Second, you're leaning forward while typing, which is a really bad habit. Are you having trouble seeing the screen? You might want to get your prescription checked on your glasses because you shouldn't have to get that close to the screen. Also, your screen should be a bit higher. You're looking down. You should be able to look roughly straight ahead at it.
You should move your keyboard back, away from yourself, because your arms are in an unnatural position. Then move some of those office supplies like the stapler and the tape dispenser out of the way so you have enough room for the mouse to move. Looks like it's where your elbow is, but really it should be a little farther back too.
Finally-and granted, this a computing tip-try and organize your folders so everything is not stored on the Desktop.

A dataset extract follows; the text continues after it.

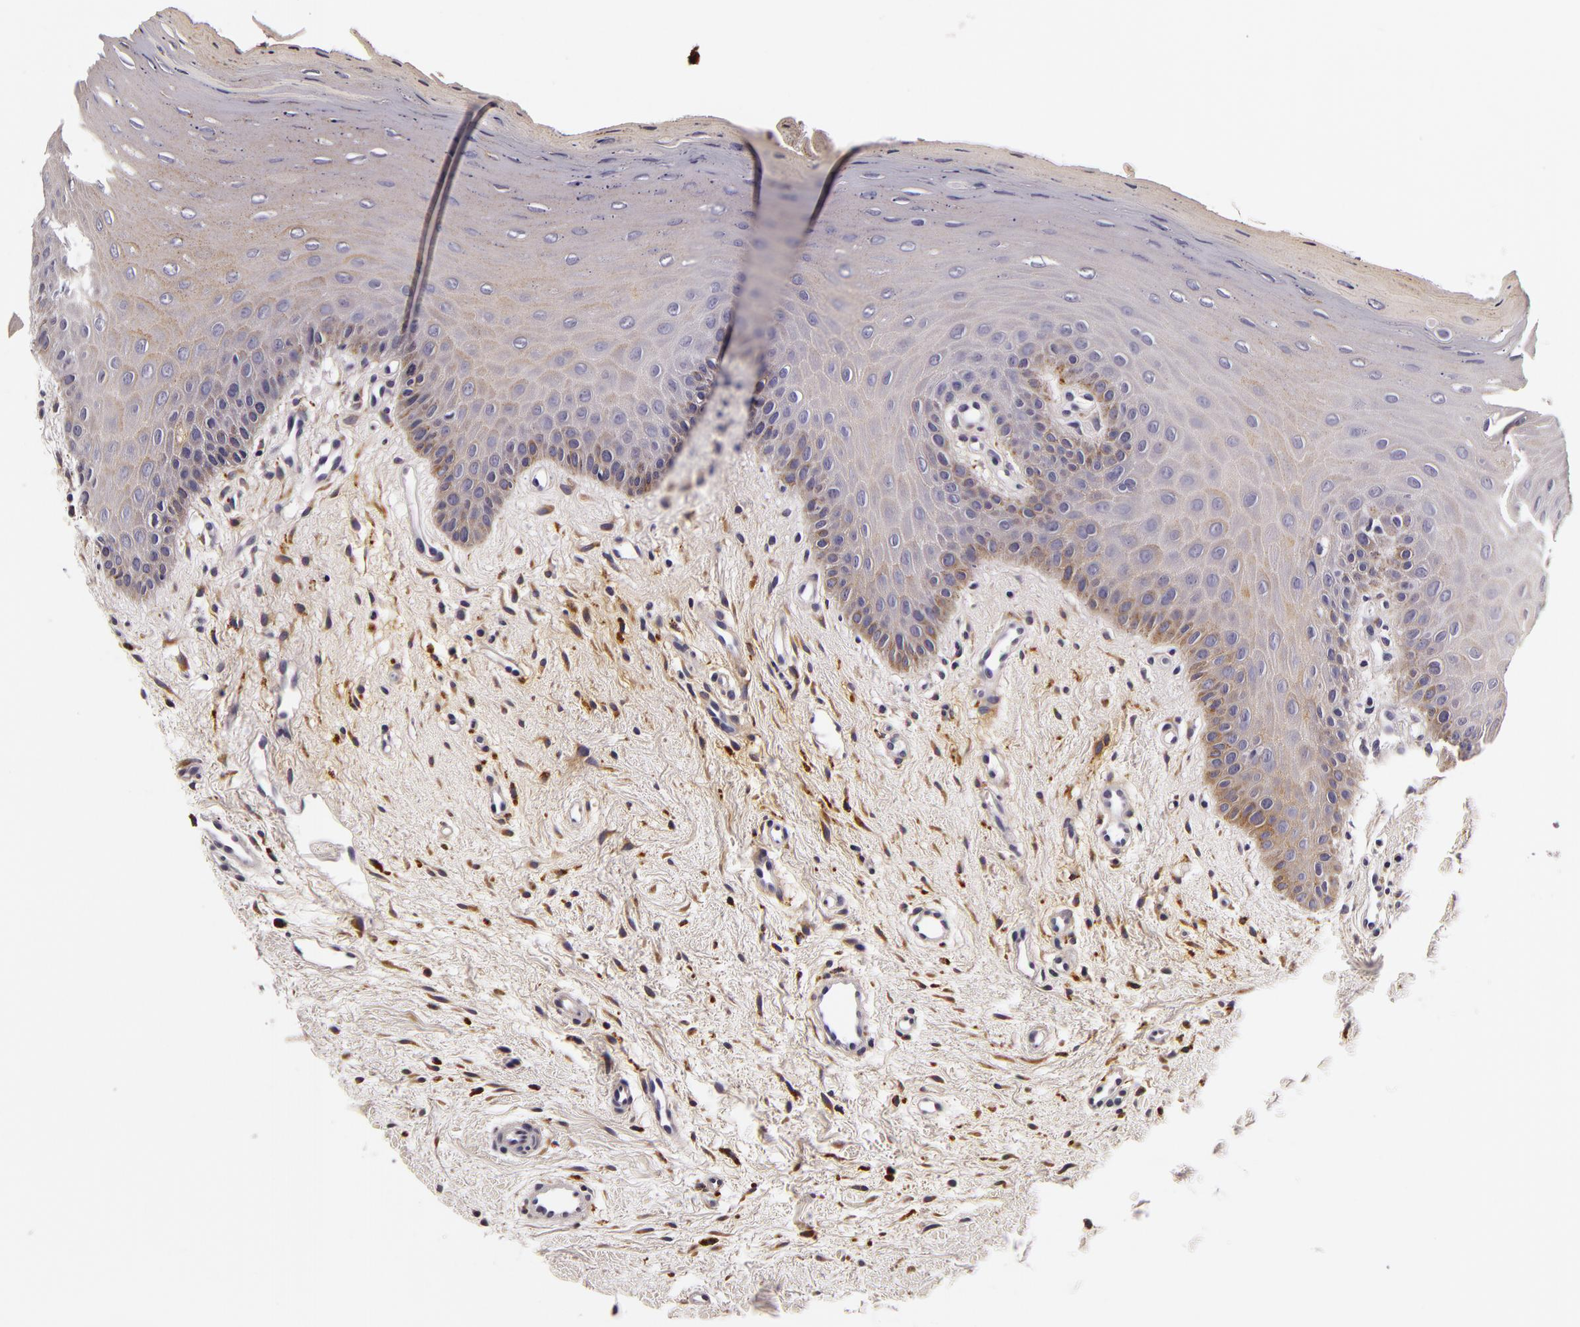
{"staining": {"intensity": "negative", "quantity": "none", "location": "none"}, "tissue": "oral mucosa", "cell_type": "Squamous epithelial cells", "image_type": "normal", "snomed": [{"axis": "morphology", "description": "Normal tissue, NOS"}, {"axis": "topography", "description": "Oral tissue"}], "caption": "IHC histopathology image of unremarkable oral mucosa stained for a protein (brown), which exhibits no staining in squamous epithelial cells. Nuclei are stained in blue.", "gene": "LGALS3BP", "patient": {"sex": "female", "age": 23}}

I love Petersen's and just want you guys to continue to produce a good mag while working smart. I work a few blocks down the street from your new address (on Douglas Street in El Segundo). If you need me to come over and give you some tips I would be happy to.
BTW, looking at the new Source Interlink building, I can't possibly imagine that your workshop moved there too. Just the offices, correct?
Where would I start? First off, thanks for trying to help. We always appreciate that. However, the photo looks like I'm in an unnatural position because I am. The photo is intended to show the "Jeep Commander" office chair, but if I sat normally you couldn't see it. So I leaned forward, got too close to the screen, scrunched my arms up, and made it look like a bad office scene, all for the photo. As a matter of fact I usually lie far back, see the screen fine, relax in the way-comfortable chair, and only move my hand slightly to use the very fast and sensitive mouse.
Oh, and every file and folder you see on the screen is what I go through every day- you should see all the subfolders behind them!
As far as a shop goes, well, we never had one at the old building, and we have a photo studio in the new one. We work on vehicles out of our garages, backyards, and other people's shops-there's no way we would fall into the trap of a company-owned and -dictated shop for us to work in.